In this it was soon revealed that some 80 percent of all Americans supported this amendment. But Secular groups opposed the amendment strongly, and again even the leadership of mainline Christian denominations felt that it was not necessary. Ultimately (1984) it failed to receive the necessary two-thirds vote in the Senate, only 56 supporting the amendment (37 Republicans and 19 Democrats) with 44 opposing (26 Democrats and 18 Republicans). Reagan would try again the next year, with no better luck in the process. So prayer would remain officially forbidden in America’s public schools.

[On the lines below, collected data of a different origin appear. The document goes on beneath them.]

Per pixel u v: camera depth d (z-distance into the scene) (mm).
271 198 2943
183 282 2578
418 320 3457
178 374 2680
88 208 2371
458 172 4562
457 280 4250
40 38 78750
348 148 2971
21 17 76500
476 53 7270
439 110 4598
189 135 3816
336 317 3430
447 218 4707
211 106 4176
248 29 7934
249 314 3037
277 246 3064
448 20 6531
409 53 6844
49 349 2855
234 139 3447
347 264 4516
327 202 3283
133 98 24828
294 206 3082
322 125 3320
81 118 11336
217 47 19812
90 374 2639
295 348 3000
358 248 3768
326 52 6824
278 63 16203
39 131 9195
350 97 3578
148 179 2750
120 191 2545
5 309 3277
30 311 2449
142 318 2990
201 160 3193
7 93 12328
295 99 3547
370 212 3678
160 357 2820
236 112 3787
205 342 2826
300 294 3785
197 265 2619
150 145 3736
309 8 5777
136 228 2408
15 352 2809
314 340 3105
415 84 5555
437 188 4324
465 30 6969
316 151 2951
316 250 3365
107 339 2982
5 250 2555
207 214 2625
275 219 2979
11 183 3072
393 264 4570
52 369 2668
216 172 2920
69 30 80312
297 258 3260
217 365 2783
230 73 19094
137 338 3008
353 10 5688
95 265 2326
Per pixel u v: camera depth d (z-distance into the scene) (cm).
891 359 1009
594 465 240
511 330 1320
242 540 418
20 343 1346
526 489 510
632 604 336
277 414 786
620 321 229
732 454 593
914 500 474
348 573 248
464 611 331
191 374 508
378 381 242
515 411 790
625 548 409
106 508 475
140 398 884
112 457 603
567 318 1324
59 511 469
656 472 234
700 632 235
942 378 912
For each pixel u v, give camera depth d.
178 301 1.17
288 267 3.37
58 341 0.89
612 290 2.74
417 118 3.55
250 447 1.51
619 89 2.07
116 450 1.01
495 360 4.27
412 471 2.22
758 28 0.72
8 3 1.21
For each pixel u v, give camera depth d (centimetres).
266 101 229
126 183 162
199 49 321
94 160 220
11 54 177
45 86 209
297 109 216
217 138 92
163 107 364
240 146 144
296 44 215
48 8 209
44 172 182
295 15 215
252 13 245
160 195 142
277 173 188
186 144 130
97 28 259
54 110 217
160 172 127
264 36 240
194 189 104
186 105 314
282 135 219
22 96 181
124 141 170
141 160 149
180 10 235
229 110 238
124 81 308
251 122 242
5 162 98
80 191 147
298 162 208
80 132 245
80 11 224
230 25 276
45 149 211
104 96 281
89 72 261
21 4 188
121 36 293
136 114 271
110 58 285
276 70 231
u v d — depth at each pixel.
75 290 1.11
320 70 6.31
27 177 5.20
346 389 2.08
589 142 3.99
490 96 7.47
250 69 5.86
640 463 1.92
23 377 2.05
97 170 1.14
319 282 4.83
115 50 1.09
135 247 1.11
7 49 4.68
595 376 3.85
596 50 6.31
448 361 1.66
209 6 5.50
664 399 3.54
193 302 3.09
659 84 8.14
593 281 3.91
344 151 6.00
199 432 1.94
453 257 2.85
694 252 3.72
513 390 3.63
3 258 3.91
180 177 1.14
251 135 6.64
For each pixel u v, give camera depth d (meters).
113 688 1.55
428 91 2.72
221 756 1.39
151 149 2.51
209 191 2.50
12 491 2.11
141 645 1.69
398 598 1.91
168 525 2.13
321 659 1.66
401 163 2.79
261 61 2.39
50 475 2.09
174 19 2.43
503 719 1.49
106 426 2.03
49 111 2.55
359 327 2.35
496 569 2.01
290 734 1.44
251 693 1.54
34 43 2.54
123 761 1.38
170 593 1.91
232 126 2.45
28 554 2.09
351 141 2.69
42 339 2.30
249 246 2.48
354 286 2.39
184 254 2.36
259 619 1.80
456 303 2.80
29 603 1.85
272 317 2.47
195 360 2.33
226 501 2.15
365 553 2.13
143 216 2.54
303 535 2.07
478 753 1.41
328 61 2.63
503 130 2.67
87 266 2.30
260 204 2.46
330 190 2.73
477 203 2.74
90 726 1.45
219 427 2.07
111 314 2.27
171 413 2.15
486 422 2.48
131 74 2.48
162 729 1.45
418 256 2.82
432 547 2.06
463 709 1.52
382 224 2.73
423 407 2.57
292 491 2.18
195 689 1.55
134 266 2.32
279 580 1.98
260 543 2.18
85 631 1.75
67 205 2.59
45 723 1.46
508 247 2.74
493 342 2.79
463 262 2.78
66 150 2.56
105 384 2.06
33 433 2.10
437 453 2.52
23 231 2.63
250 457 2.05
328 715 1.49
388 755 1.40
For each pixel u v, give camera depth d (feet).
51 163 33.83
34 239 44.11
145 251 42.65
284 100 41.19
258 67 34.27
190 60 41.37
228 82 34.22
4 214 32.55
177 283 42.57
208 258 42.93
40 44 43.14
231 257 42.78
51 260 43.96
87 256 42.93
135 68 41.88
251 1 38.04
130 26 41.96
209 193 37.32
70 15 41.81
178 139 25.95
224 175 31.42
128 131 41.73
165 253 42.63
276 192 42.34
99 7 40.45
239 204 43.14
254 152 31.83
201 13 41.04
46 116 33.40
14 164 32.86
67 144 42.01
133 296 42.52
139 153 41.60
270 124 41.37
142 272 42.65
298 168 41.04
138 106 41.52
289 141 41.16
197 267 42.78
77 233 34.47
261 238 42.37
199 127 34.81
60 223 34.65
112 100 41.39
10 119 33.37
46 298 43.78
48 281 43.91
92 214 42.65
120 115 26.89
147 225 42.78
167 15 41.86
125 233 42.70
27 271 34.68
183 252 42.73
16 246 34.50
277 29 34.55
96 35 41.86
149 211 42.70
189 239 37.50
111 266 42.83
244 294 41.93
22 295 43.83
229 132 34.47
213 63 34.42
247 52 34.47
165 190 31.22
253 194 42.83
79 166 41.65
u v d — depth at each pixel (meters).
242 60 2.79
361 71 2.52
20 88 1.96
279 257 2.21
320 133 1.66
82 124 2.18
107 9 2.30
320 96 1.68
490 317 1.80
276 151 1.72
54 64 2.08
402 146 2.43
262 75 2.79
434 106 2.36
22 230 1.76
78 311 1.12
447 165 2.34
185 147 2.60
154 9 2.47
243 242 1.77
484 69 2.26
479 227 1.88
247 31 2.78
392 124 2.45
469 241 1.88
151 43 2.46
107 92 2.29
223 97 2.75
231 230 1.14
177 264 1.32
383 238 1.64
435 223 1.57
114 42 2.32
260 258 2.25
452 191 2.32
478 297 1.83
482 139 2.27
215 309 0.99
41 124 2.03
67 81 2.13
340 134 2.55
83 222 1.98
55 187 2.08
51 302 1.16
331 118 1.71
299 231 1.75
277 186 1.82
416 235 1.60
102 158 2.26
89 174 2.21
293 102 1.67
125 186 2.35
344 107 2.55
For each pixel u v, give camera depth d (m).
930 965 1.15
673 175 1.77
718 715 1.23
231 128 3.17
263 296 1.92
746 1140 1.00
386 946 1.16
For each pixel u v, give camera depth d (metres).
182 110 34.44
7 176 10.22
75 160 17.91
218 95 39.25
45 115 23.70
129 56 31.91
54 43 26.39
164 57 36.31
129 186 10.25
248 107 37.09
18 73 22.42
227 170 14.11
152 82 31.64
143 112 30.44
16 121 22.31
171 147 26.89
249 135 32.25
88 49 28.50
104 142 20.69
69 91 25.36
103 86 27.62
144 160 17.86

The continuing decline of America’s older Christian denominations. Meanwhile, older Americans continued to maintain their church-going habits over these years. But those of the younger Boomer generation were much less inspired to get involved in such a Christian lifestyle. Consequently, as the older Vet generation aged (and began to die off) so also did church attendance continue to evidence a slow but steady decline.
Sadly, the older Protestant denominations (Methodist, Presbyterian, Lutheran, Episcopal, etc.) that had been at the heart of America culture since its founding, attempted to answer the obvious cultural challenge facing them by taking up “peace and social justice” causes and a strong support of feminism − cultural shifts that they hoped would interest the ever-crusading Boomers. It did a little. But ultimately it pulled these denominations away from what constituted their true and well-proven strengths … their deep dedication to the Biblical view of society and its rules and regulations.
Televangelist Jerry Falwell and his teleministry team (the “Moral Majority”) trying to create something of a Hollywood-style “New Awakening”
Tragically, the American church, in order to bring itself “up to date,” thus found itself once again wandering from its original spiritual foundations.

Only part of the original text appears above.